Everything from the line that contains "Mengingat fungsi dan" to the end of the listing below, both ends included, is to be transcribed word for word, and nothing else.

★ ★ ★ ★ ★

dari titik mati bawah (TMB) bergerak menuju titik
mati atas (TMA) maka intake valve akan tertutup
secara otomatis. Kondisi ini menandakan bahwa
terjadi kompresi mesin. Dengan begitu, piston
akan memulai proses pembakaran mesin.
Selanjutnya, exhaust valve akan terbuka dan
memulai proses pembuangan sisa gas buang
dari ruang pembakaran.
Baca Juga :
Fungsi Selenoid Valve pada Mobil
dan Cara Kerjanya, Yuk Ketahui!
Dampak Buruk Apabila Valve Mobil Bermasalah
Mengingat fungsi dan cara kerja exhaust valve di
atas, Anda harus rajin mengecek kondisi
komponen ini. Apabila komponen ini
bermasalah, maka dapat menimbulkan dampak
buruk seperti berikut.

★ ★ ★ ★ ★

* **Reply**
Mengingat fungsi dan cara kerja exhaust valve di
atas, Anda harus rajin mengecek kondisi
komponen ini. Apabila komponen ini
bermasalah, maka dapat menimbulkan dampak
buruk seperti berikut.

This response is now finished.